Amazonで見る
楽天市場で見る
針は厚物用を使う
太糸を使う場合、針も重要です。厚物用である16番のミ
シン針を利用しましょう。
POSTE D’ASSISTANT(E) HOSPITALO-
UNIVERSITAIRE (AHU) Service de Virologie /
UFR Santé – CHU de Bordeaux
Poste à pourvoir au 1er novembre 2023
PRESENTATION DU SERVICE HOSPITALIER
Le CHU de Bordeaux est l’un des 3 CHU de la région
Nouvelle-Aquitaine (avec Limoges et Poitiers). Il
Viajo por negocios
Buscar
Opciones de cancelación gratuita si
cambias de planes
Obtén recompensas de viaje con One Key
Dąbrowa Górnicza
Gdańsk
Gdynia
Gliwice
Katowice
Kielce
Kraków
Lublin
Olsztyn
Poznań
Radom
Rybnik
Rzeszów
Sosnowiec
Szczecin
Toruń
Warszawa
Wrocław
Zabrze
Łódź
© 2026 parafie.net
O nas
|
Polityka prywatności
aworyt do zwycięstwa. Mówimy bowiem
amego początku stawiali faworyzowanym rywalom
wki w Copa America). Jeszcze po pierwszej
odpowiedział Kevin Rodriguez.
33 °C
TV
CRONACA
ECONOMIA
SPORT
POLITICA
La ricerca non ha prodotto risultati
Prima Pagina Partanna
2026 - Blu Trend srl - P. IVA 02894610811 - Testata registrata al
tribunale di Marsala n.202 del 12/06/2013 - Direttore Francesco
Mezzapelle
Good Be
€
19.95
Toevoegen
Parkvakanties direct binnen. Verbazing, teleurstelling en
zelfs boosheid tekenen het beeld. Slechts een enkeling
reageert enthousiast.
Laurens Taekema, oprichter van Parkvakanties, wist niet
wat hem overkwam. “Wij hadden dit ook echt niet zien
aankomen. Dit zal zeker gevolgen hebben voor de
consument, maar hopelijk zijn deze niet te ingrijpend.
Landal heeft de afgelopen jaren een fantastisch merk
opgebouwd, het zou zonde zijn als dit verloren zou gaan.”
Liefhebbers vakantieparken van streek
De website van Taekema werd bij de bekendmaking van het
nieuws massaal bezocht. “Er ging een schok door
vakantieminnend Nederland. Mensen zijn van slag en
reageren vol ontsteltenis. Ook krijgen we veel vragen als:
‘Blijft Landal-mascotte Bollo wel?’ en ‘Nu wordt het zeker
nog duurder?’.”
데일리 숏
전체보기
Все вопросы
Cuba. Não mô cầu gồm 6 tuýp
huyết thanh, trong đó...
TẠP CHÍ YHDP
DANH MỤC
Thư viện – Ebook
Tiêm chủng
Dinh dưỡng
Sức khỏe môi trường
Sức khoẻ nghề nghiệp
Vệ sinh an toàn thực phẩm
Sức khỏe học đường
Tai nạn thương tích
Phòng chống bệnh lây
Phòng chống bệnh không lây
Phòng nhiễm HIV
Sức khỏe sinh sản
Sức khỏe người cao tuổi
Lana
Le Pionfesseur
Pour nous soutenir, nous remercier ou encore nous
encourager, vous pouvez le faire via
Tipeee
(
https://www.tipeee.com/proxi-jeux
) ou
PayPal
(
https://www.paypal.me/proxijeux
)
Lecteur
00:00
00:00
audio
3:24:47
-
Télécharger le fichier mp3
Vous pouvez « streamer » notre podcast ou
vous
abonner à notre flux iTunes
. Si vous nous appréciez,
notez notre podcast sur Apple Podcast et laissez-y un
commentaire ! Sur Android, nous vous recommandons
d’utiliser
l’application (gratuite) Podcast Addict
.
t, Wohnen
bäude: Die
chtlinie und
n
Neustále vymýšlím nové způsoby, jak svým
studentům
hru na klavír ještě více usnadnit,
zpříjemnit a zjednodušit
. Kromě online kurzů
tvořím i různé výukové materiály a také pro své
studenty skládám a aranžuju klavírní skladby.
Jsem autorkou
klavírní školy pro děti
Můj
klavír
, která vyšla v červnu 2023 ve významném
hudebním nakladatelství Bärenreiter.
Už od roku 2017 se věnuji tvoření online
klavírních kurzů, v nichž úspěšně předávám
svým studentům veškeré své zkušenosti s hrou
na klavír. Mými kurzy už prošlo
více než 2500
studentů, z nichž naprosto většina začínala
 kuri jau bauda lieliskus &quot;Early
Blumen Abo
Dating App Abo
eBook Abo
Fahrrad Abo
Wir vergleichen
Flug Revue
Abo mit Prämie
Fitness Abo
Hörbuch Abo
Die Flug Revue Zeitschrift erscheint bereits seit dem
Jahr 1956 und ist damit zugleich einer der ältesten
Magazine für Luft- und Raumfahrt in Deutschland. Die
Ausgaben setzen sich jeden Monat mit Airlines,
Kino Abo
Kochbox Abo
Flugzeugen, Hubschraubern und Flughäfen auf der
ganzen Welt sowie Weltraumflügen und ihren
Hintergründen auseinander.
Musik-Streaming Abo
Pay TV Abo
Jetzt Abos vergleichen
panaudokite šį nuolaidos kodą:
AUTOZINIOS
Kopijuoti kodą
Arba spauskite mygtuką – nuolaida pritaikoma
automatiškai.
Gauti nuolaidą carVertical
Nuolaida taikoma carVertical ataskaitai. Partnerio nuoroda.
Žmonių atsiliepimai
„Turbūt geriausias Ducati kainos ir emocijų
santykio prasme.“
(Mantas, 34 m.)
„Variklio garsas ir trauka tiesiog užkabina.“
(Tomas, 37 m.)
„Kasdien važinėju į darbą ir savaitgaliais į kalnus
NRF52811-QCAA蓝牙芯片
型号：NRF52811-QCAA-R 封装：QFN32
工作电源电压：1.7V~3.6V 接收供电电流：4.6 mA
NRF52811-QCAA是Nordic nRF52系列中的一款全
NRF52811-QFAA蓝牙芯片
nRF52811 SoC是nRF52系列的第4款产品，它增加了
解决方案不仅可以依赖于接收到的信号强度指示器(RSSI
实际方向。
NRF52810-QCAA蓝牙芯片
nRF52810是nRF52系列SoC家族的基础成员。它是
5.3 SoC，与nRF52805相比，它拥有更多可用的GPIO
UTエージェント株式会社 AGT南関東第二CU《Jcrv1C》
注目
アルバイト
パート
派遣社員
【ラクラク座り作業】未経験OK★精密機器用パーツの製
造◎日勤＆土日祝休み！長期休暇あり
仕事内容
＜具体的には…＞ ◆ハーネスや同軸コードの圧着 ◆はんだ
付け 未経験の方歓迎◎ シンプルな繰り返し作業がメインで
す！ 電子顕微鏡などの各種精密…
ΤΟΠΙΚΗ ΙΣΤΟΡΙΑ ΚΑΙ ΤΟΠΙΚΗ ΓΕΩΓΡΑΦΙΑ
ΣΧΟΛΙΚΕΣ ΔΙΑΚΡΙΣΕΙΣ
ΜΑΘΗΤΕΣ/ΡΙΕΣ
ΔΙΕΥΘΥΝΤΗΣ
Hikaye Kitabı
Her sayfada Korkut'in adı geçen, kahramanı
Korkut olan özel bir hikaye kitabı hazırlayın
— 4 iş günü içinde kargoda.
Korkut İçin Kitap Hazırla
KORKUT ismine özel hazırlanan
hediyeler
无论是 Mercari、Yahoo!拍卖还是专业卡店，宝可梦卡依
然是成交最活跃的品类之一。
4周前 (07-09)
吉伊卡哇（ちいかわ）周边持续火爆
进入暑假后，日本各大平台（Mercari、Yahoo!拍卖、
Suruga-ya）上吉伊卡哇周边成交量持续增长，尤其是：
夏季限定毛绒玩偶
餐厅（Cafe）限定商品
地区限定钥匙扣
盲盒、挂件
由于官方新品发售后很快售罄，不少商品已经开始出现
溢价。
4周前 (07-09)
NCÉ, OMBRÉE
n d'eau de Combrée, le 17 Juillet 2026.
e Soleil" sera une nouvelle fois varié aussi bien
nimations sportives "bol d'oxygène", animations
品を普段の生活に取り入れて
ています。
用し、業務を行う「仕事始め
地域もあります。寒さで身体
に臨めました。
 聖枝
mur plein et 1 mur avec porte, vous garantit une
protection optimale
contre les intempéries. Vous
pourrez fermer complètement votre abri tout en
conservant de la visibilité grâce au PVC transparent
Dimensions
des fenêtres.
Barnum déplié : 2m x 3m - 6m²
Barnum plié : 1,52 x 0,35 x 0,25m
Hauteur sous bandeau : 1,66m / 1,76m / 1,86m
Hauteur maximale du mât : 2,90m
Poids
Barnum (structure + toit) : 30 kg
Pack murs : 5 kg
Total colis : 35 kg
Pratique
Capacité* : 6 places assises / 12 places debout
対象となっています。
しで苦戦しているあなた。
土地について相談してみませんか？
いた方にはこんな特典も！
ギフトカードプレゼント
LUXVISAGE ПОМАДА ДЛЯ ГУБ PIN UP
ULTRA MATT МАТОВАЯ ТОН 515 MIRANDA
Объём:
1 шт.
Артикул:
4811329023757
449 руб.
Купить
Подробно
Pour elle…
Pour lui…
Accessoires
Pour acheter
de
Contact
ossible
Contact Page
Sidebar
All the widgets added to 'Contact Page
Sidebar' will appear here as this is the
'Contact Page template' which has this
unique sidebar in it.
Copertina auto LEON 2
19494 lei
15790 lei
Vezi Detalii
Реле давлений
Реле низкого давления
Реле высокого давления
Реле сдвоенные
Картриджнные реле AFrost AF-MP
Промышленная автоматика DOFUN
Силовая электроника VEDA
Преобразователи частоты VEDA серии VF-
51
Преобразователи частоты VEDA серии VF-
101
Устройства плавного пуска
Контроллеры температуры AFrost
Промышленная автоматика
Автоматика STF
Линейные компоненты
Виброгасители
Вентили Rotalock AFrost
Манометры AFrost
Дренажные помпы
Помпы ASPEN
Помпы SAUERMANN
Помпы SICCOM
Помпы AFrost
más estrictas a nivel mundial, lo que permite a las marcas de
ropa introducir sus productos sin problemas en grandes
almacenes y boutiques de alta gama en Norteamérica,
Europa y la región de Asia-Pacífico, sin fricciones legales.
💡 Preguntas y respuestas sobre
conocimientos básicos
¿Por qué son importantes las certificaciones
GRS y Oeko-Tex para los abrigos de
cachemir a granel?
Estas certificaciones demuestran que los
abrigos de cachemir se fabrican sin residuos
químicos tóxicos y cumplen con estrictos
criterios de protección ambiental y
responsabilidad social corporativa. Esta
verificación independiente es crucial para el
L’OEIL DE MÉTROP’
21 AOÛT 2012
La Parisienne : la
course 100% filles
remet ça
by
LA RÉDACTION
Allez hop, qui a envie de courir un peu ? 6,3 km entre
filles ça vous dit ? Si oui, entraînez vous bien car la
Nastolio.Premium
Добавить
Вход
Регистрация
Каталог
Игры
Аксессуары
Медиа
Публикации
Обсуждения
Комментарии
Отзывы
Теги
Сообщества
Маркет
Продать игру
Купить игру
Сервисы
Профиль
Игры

-------------------------

Return, exactly as they stand, the lines from the start of the records above through the line with "PRESENTATION DU SERVICE HOSPITALIER", both ends included, and no other lines.

§ Exercise answer
Amazonで見る
楽天市場で見る
針は厚物用を使う
太糸を使う場合、針も重要です。厚物用である16番のミ
シン針を利用しましょう。
POSTE D’ASSISTANT(E) HOSPITALO-
UNIVERSITAIRE (AHU) Service de Virologie /
UFR Santé – CHU de Bordeaux
Poste à pourvoir au 1er novembre 2023
PRESENTATION DU SERVICE HOSPITALIER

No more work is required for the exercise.